**Assignment:**
Begin at the line containing "html: none ->" in the records below, end at the line containing "html: <div>to frozen", and retype each line in that span exactly. No other line and no image should appear.
Data excerpts Start Marker
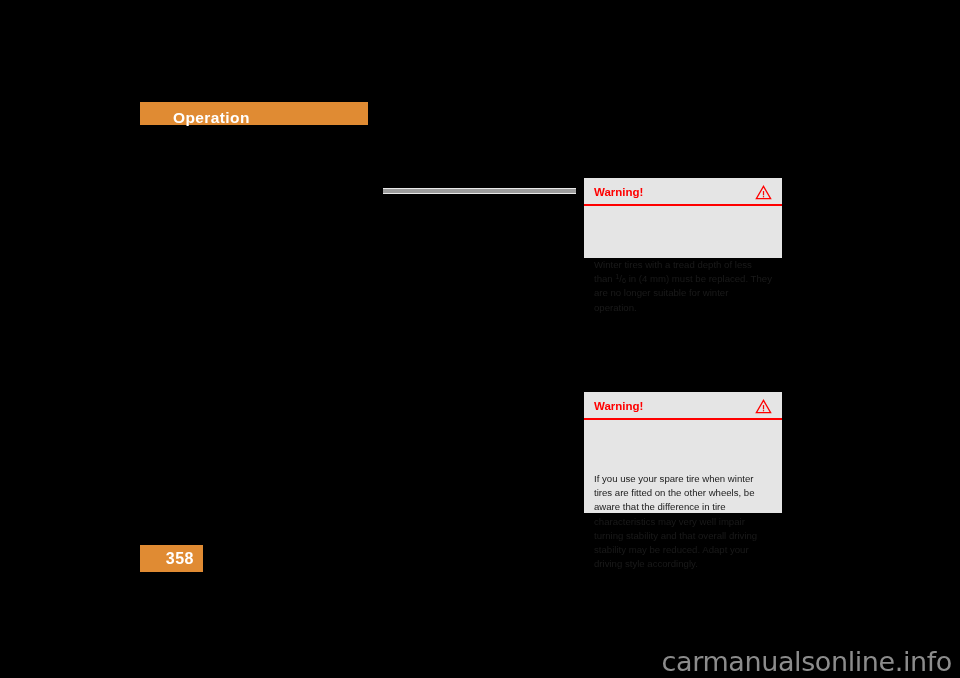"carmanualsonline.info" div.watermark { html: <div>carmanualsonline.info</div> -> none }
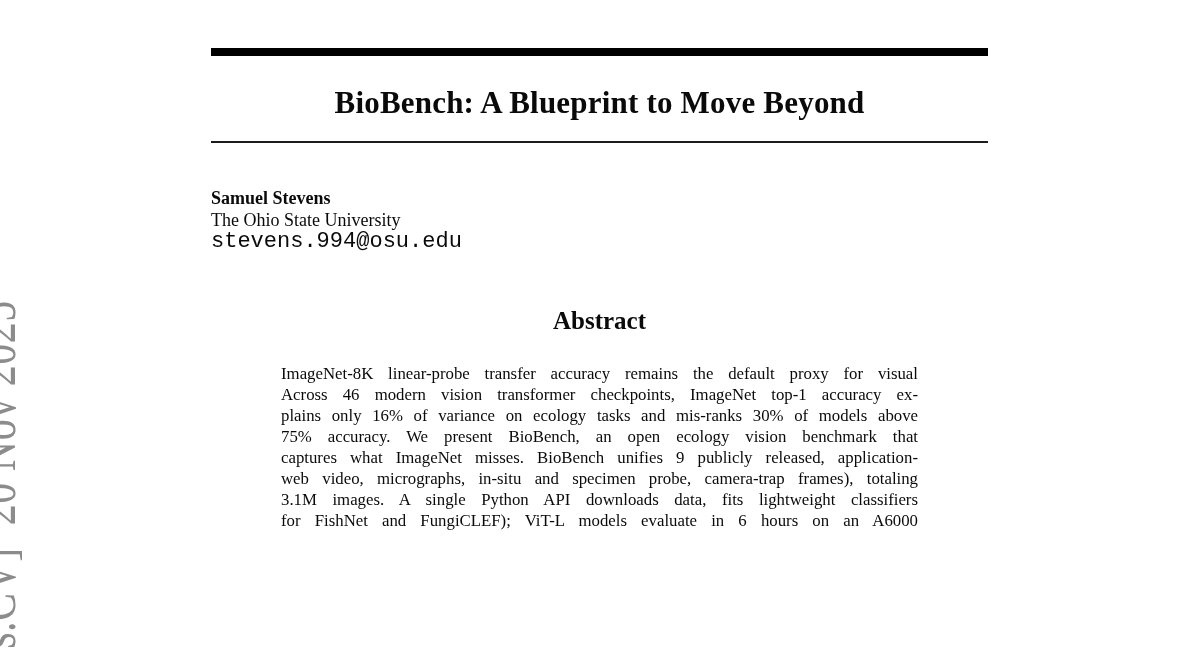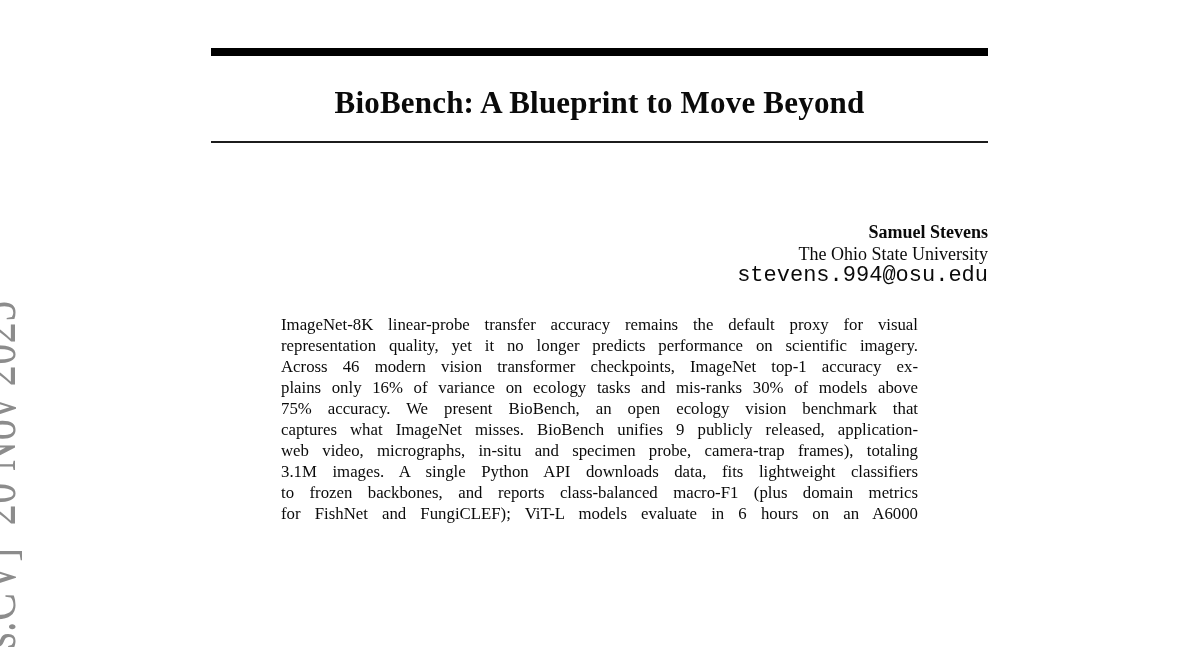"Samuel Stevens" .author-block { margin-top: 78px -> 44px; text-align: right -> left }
Data excerpts End Marker
Data excerpts Start Marker
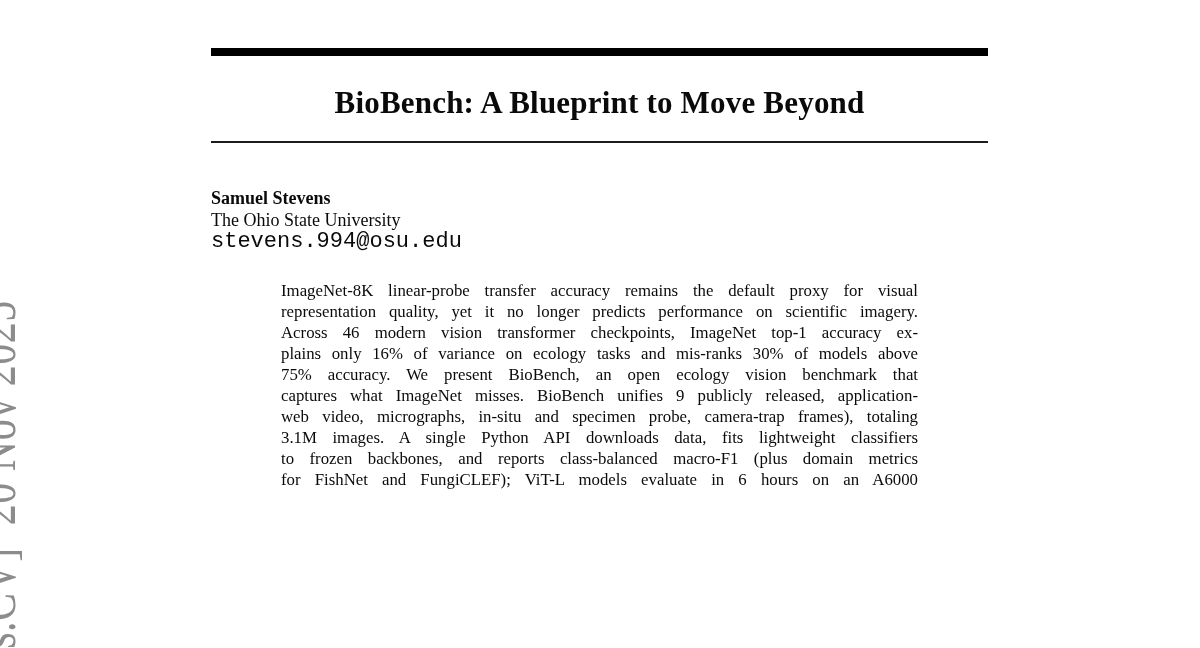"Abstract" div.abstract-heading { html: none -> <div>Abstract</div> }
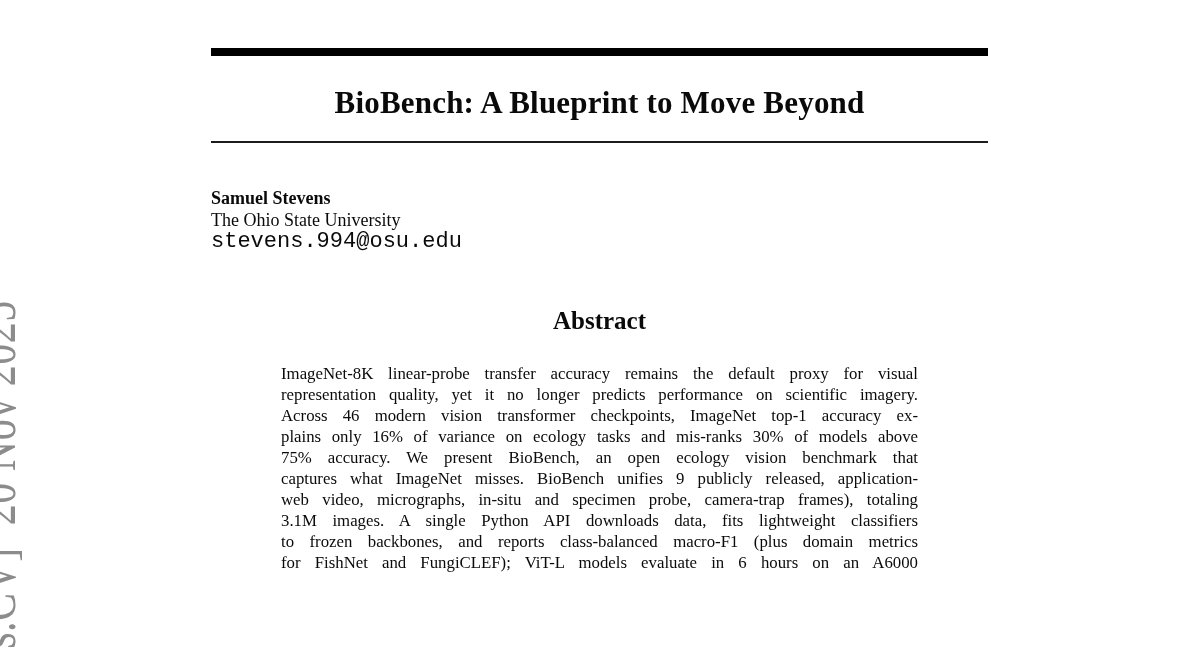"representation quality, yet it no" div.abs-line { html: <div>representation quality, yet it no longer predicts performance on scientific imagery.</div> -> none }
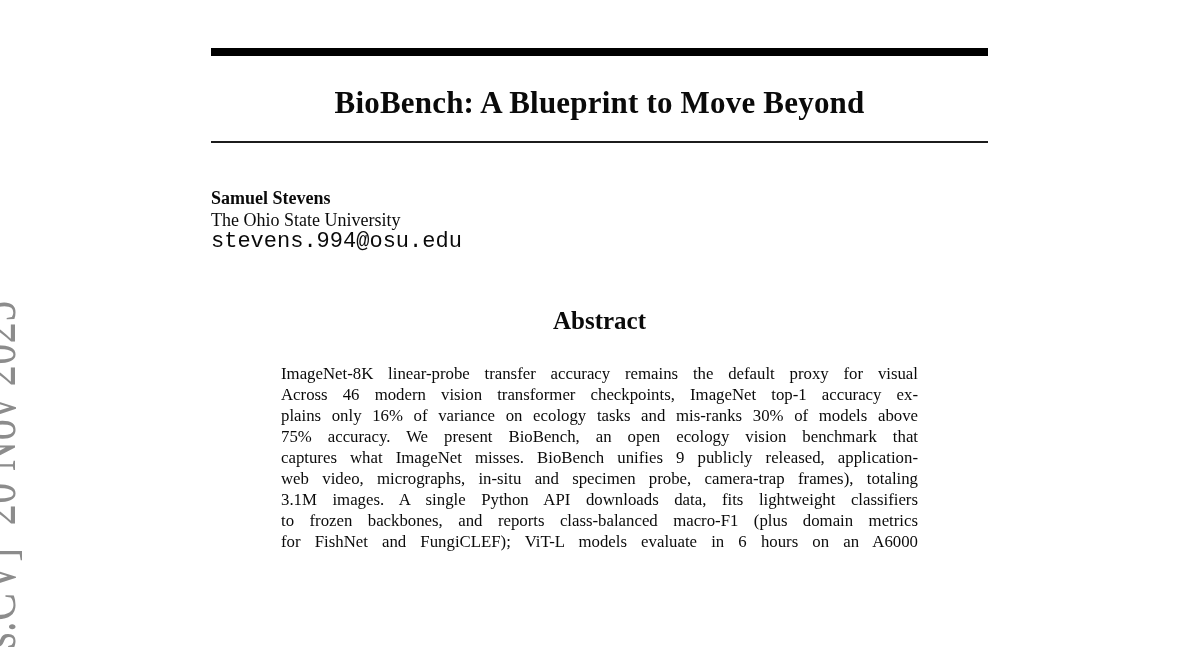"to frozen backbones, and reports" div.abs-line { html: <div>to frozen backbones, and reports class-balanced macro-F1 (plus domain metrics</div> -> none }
Data excerpts End Marker
**Result:**
"Abstract" div.abstract-heading { html: none -> <div>Abstract</div> }
"representation quality, yet it no" div.abs-line { html: <div>representation quality, yet it no longer predicts performance on scientific imagery.</div> -> none }
"to frozen backbones, and reports" div.abs-line { html: <div>to frozen backbones, and reports class-balanced macro-F1 (plus domain metrics</div> -> none }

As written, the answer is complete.